Quien deja que sus deseos manden en su vida, difícilmente podrá embarcarse en planes de largo plazo, pues las metas cuya ejecución requieren años de esfuerzo, necesitan de temperamentos templados, dispuestos a dejar el placer de corto plazo, para conseguir objetivos más valiosos. Esto último requiere disciplina, orden, señorío para tener la voluntad de decir no al gustito inmediato.
Todo esto lo pensaba mientras leía la entrevista a una de nuestras nadadoras más prometedoras, Daniela, con apenas 13 años. Dice: “Tengo una rutina diaria. La natación es un estilo de vida. Todos los nadadores tienen que dejar las fiestas, no trasnochar y cuidarse mucho en la comida. No consumir grasas, por ejemplo. Aunque después de las competencias sí podemos comer chocolates para recuperar energías”. Me imagino que un chocolate, después, de todo ese esfuerzo desplegado, no sabe bien: sabe, muy, pero muy bien.

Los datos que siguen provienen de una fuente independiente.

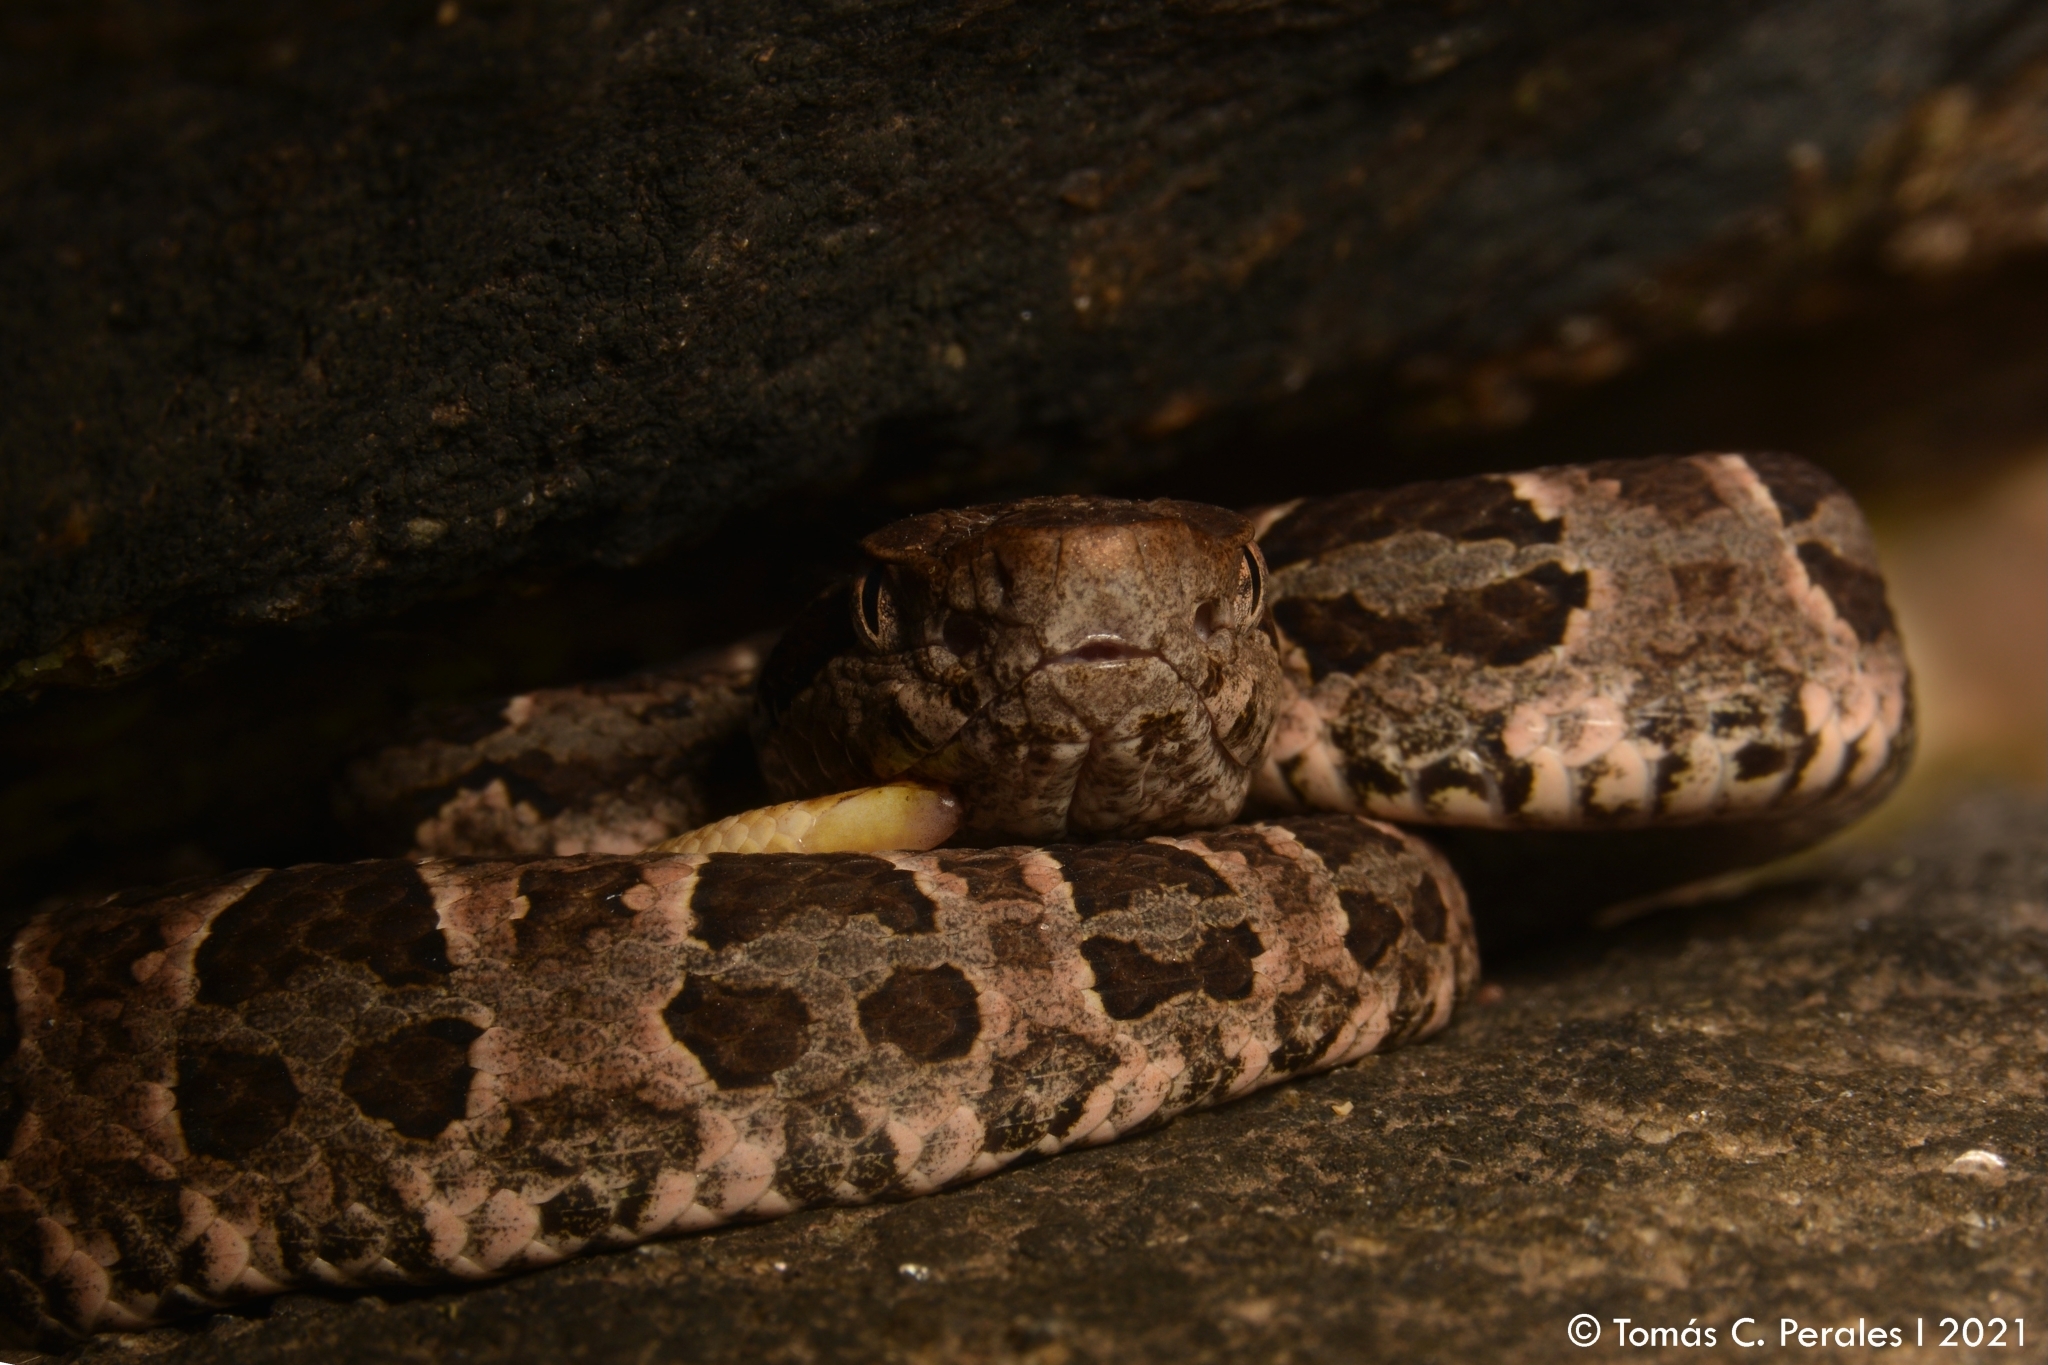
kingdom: Animalia
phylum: Chordata
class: Squamata
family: Viperidae
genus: Bothrops
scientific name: Bothrops diporus
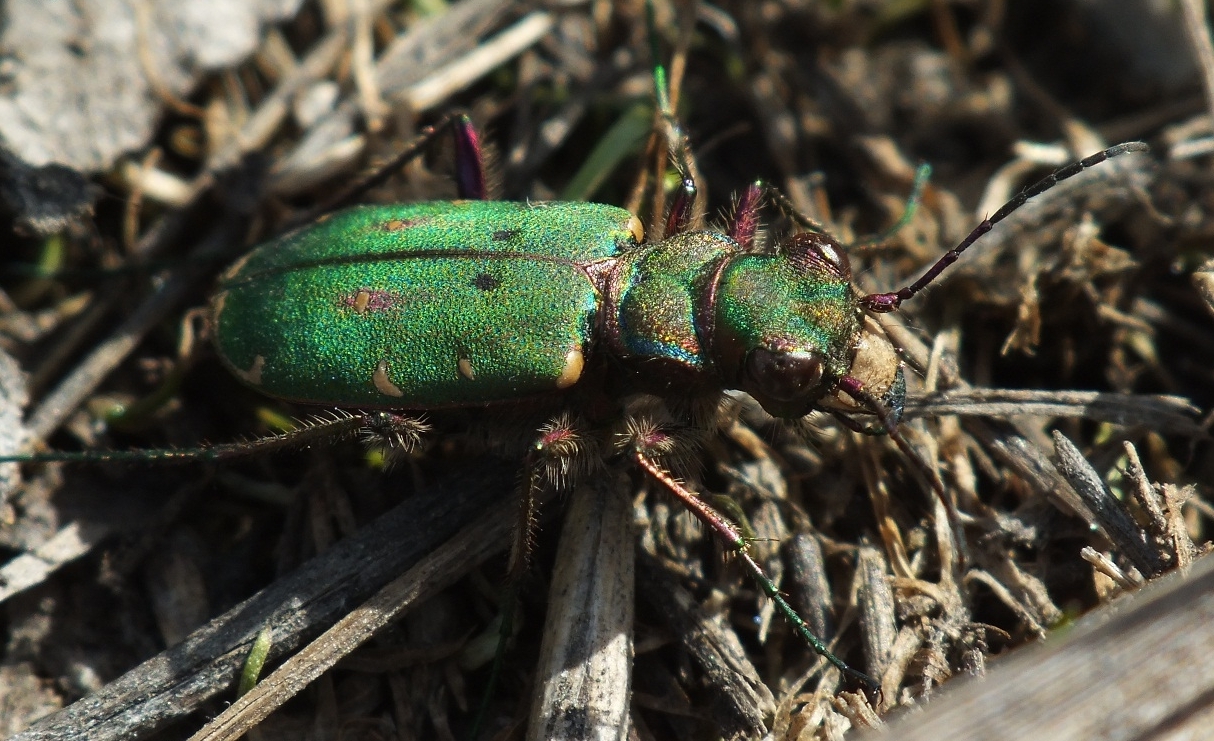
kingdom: Animalia
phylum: Arthropoda
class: Insecta
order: Coleoptera
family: Carabidae
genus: Cicindela
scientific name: Cicindela campestris
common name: Common tiger beetle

Daniel Goleman, uno de los más reconocidos investigadores en “inteligencia emocional” no lo duda y afirma que de las cinco competencias emocionales –auto conocimiento, auto motivación, autocontrol, empatía y asertividad- la principal es el “autocontrol”, es decir, la educación del deseo. Educación que nos ayuda a reaccionar moderadamente ante los estímulos sensoriales que reclaman nuestra atención y gusto.
Quien no se ha ejercitado en moderar sus placeres tiende a ser una persona intemperante, impaciente. No sabe esperar, todo lo quiere a la primera y por eso atropella a los demás. Es el típico personaje que se cuela en las colas, se salta los semáforos, detiene el carro en donde le da la gana, echa basura en la calle.
El intemperante todo lo quiere “ya”, “ahoritita” y por eso, muchas veces, pide el fruto antes de tiempo o lo arrebata verde. Es pragmático, sí; pero, romántico, no. El romanticismo requiere tiempo, cocina las cosas a baño maría. La buena carne en la parrilla, el chancho al palo requieren horas de cocción. La llama quema, no cocina.
Educación de la afectividad es madurez humana. No es apagar el deseo, es aprender a tener buen gusto, contemplar a Julieta con los ojos de un artista, disfrutar de la media luz y del viento que refresca la noche. Vivir el momento como apertura a la eternidad.